On Thursday, France became the third country in Europe, after the United Kingdom and Italy, to cross the alarming milestone of 100,000 COVID-19 deaths as infection rates and deaths increased due to new virus variants.
After a year of several coronavirus lockdowns, overloaded hospitals, and a huge number of fatal outcomes that have left communities around the country mourning the pandemic’s impact, the country with a 67 million population is the eighth in the world to hit the milestone.
French President Emmanuel Macron reacted with a message of solidarity.

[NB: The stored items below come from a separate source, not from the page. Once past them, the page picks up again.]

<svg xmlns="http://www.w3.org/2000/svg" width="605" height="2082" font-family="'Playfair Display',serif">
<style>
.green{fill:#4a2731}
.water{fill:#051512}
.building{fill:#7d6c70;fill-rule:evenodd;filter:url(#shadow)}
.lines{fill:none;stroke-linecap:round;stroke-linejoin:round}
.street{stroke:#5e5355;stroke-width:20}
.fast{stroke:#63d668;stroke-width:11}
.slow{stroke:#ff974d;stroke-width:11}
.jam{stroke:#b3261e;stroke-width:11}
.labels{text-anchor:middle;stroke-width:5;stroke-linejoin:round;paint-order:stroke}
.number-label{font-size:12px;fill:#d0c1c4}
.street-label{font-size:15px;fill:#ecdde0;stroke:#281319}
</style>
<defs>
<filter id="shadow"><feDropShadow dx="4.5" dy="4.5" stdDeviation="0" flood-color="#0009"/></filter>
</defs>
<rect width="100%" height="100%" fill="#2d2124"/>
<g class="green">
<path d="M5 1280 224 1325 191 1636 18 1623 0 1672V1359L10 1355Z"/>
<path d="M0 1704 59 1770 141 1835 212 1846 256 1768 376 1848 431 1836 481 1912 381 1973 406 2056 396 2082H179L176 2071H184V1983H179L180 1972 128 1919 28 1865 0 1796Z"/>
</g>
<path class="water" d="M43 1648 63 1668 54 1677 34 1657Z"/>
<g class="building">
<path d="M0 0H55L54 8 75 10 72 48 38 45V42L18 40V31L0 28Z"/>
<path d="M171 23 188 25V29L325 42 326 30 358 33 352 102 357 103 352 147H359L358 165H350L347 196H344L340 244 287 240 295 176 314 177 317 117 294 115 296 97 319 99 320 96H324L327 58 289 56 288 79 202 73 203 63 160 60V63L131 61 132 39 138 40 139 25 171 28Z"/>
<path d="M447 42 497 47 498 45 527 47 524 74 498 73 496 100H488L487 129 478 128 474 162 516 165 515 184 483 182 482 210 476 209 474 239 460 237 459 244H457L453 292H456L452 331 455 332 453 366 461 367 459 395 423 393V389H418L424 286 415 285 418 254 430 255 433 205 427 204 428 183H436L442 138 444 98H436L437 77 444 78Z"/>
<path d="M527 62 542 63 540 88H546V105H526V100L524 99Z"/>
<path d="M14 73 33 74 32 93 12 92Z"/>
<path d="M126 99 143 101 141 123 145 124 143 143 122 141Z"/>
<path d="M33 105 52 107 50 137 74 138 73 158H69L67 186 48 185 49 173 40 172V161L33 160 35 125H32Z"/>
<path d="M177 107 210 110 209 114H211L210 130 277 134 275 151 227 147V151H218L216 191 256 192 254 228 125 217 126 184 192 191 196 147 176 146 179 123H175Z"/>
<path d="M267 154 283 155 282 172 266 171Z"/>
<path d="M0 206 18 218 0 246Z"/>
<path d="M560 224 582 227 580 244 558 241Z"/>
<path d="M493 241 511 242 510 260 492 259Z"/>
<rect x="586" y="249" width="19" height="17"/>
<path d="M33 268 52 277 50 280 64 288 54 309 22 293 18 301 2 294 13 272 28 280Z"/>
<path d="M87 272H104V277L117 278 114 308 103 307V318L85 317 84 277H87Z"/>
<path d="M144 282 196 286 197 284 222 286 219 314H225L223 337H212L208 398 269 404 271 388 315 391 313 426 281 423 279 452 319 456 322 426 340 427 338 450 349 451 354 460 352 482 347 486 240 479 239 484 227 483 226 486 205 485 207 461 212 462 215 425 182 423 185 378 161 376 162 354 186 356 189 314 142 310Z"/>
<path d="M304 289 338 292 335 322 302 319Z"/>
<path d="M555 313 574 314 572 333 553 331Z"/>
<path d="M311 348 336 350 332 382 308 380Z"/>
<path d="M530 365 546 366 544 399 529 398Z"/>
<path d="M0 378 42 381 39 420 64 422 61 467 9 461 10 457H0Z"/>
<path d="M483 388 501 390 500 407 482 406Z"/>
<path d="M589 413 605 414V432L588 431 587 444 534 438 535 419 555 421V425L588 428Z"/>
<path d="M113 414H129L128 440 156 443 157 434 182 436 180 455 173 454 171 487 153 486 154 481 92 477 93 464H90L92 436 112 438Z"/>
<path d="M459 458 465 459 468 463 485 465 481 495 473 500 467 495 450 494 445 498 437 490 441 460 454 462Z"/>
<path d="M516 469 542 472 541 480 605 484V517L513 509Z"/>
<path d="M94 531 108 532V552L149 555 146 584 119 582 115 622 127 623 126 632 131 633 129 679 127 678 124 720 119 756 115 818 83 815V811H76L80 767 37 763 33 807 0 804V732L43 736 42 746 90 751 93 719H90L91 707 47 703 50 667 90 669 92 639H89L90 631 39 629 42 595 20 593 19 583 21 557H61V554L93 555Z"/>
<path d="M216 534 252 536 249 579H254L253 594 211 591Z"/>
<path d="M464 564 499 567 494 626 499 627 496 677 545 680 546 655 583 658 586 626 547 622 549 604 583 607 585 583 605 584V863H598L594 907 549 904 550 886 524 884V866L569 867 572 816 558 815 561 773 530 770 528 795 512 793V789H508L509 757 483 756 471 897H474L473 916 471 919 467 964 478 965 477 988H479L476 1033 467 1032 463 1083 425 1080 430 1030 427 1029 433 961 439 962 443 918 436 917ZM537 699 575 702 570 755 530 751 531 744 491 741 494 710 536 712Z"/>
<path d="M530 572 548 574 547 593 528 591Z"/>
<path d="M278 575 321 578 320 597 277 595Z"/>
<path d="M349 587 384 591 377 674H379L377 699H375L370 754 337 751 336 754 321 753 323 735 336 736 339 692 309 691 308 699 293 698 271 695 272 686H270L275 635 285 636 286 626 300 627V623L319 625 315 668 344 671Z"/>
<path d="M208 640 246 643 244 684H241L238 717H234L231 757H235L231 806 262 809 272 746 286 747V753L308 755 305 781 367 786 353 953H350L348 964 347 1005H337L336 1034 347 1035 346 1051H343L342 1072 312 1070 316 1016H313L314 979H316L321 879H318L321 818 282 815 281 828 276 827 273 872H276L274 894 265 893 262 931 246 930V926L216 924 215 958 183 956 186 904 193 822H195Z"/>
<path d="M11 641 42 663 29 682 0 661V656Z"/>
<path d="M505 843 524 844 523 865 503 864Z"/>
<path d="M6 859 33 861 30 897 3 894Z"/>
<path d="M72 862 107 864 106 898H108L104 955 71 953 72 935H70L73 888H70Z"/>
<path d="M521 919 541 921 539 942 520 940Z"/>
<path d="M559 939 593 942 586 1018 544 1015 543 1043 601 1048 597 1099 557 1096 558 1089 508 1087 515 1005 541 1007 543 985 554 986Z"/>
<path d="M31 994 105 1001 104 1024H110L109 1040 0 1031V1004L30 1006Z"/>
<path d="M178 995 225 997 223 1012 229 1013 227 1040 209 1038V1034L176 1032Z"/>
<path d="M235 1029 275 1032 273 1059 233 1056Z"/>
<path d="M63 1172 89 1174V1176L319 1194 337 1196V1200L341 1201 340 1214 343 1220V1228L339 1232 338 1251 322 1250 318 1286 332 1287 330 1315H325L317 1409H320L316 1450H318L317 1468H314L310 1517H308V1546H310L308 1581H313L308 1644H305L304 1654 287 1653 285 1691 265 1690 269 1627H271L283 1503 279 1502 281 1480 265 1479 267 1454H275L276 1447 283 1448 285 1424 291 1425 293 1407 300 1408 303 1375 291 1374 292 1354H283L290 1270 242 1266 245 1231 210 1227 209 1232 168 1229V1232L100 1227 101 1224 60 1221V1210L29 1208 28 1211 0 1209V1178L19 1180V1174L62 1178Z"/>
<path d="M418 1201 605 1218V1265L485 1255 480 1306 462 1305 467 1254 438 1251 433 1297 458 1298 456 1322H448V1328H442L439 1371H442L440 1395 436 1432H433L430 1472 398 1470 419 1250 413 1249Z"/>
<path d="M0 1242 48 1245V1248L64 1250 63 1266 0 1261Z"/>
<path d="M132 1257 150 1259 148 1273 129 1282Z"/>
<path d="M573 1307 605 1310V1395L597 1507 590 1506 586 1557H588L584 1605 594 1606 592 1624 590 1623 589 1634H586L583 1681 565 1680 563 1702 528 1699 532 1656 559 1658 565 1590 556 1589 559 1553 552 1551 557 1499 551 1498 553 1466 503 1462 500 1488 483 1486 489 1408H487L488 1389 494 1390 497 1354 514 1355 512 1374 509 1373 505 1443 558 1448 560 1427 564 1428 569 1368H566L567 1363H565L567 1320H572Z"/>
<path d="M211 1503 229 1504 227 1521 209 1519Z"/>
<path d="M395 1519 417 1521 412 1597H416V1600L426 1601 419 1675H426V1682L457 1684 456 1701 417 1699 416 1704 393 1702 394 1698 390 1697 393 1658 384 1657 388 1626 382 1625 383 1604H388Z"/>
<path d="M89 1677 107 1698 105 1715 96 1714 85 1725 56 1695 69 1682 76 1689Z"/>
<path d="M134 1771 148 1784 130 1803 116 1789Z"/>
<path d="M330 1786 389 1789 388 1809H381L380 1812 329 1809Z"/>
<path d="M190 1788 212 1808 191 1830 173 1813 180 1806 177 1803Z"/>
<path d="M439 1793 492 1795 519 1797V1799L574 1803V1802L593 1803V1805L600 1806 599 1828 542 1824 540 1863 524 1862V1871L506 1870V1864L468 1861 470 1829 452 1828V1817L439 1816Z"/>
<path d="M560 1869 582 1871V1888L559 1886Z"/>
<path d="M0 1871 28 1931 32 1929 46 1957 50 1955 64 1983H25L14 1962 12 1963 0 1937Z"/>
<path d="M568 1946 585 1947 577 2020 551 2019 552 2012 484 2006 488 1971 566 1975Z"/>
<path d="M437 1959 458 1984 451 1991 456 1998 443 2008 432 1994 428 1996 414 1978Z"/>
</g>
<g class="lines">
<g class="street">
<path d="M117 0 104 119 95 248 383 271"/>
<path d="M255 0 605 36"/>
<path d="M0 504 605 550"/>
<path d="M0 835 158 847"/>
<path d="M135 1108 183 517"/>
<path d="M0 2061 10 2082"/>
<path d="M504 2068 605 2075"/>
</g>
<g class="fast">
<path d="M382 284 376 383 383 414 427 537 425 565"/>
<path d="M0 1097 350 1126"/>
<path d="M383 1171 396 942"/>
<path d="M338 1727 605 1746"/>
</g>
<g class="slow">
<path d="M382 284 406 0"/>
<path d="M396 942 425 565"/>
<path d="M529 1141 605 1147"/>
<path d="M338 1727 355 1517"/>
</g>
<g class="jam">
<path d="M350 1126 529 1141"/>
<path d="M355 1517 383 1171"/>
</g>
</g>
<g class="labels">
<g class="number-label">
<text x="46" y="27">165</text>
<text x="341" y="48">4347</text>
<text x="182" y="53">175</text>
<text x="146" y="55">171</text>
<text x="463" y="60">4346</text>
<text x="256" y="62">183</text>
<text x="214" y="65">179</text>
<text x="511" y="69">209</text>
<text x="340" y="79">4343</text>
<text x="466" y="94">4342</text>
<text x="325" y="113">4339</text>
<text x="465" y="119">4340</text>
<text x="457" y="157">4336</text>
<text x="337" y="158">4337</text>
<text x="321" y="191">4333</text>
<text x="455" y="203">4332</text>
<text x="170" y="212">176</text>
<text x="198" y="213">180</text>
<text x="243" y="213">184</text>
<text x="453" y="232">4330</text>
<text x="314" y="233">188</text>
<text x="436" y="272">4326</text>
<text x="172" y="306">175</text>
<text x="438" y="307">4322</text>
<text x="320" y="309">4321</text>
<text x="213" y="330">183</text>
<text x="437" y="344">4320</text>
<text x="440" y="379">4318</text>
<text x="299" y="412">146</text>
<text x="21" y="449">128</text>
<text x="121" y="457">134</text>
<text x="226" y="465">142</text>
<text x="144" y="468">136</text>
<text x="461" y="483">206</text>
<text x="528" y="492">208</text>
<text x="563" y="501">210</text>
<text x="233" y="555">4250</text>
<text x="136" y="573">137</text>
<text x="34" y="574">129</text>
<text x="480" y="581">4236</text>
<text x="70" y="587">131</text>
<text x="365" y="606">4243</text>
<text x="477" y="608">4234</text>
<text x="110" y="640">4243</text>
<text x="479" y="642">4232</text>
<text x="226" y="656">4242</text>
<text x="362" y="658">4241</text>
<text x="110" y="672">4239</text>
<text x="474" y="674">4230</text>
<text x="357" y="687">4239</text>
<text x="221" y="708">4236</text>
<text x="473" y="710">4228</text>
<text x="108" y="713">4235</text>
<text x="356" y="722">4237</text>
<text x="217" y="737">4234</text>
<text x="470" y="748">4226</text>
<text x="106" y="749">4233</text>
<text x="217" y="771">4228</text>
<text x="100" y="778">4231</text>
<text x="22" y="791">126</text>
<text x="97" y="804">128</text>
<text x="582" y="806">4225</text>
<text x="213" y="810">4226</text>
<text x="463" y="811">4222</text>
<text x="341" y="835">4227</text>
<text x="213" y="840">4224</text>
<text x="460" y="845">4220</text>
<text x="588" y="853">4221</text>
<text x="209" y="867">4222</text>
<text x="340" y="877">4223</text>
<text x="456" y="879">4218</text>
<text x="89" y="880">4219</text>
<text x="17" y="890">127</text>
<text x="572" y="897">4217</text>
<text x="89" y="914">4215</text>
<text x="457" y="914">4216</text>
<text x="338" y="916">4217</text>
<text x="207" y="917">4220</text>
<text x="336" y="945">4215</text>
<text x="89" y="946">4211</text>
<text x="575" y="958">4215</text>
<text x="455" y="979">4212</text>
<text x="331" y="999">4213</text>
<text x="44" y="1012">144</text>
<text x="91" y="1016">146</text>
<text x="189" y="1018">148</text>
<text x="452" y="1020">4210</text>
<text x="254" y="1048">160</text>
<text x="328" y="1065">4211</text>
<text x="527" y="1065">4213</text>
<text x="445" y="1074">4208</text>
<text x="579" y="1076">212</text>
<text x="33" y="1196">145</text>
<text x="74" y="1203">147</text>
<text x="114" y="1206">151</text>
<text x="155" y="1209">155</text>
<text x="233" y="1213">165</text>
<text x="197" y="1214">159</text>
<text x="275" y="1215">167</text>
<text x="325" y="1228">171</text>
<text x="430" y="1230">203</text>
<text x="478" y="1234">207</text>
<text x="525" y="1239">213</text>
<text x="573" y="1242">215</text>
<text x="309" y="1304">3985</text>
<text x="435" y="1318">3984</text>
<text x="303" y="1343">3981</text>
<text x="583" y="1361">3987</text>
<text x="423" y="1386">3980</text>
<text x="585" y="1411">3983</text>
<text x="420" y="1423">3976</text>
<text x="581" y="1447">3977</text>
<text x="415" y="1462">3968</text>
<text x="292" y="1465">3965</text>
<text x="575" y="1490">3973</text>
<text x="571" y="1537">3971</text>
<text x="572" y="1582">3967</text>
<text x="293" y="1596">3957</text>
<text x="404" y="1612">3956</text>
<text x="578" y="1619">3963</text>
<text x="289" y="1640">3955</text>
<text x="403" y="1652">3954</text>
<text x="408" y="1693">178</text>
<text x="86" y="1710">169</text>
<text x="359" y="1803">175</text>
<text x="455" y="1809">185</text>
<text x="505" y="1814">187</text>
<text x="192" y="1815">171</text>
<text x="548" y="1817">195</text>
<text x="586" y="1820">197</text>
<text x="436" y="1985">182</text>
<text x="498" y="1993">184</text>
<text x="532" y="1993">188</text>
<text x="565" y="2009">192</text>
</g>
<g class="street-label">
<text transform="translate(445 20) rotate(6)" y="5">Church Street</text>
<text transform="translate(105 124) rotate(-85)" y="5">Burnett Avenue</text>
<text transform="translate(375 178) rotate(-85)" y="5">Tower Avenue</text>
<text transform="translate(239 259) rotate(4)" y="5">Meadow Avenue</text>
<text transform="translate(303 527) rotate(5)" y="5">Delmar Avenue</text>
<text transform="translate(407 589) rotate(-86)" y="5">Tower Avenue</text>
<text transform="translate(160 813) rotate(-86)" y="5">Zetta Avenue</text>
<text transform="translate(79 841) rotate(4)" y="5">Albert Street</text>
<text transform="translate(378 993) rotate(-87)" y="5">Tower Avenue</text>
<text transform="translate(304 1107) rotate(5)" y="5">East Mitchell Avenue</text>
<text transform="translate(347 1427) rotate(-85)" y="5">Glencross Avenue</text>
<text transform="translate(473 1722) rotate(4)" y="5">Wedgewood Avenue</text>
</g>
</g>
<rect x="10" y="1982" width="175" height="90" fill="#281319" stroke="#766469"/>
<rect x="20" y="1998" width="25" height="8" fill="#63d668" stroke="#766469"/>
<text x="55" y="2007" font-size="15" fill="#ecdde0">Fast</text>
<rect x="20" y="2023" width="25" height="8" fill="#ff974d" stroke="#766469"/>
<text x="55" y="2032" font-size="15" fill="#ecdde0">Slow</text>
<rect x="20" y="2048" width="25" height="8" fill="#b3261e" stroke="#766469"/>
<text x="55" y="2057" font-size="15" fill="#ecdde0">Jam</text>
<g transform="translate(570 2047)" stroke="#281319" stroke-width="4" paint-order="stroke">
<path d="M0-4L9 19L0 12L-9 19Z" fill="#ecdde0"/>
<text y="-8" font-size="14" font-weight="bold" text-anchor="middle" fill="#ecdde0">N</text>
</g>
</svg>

“Since the start of the pandemic, 100,000 French women and men have succumbed to the virus. We all have a thought for their families, their loved ones, for the children who have lost a parent or a grandparent, the bereaved siblings, the broken friendships,” Macron said. “We will not forget a face, a name,” he added.
France added 300 additional deaths on Thursday to the prior day’s count of 99,777, increasing the number to 100,077.
Macron told the French newspaper Le Parisien, that he thinks of all of the people who died in the pandemic and their families.
The pandemic was “so cruel” to citizens who “were sometimes not able to accompany, during the last moments and in death, a father, a mother, a loved one, a friend,” Macron said. Nonetheless, the crisis also demonstrates “the ability of the French people to unite.”
French government spokesman Gabriel Attal said it is too soon to set a date to mourn those who died because France is now dealing with another rapid increase in confirmed cases.
“There will be an homage for sure, a national mourning for the victims of COVID-19,” Attal said Wednesday. “That time will come. … today, we throw all our forces in the battle against the epidemic.”
According to experts, 100,000 COVID-19 deaths is an underestimated number by thousands. The analysis of death records shows that some COVID-19 cases were not reported, or patients were not tested on the virus until they died at home or in chronic treatment facilities.
Celia Prioux-Schwab, a social services worker, lost her 82-year-old grandmother in January, four days after she was discharged from the hospital in Reims — despite the fact that her family had no home-care alternative and she still had COVID-19.
She is now calling for a reform in French laws to allow relatives to visit hospitalized patients even during a pandemic, “to offer support, or even just to say goodbye.”
Since Macron declared “war” on the virus on March 17, 2020, when he announced the country’s first lockdown, the French have met domestic and foreign travel bans that have weighed heavily on regular living.
France entered a third, partial lockdown at the beginning of April, when new strains were on the rise and hospitals were approaching their full capacity. This week, the overall number of COVID-19 patients in intensive care in France surpassed 5,900. Schools will be closed, domestic traveling will be prohibited, and most non-essential stores will be closed.
A national nighttime curfew has been in effect since mid-December, and all bars, clubs, gyms, theatres, and museums in France have been closed since October.
A woman walks by empty restaurants in the center of Lyon, central France, Oct. 2, 2020. Photo by Laurent Cipriani/AP.
Macron was meeting with officials on Thursday to discuss a plan for the country’s gradual reopening. Authorities predict that 20 million citizens, or about 38% of France’s adult population, will have received at least one vaccination shot by that time, up from 11 million now.
France has recorded the highest number of confirmed coronavirus infections in Europe, with over 5.2 million cases.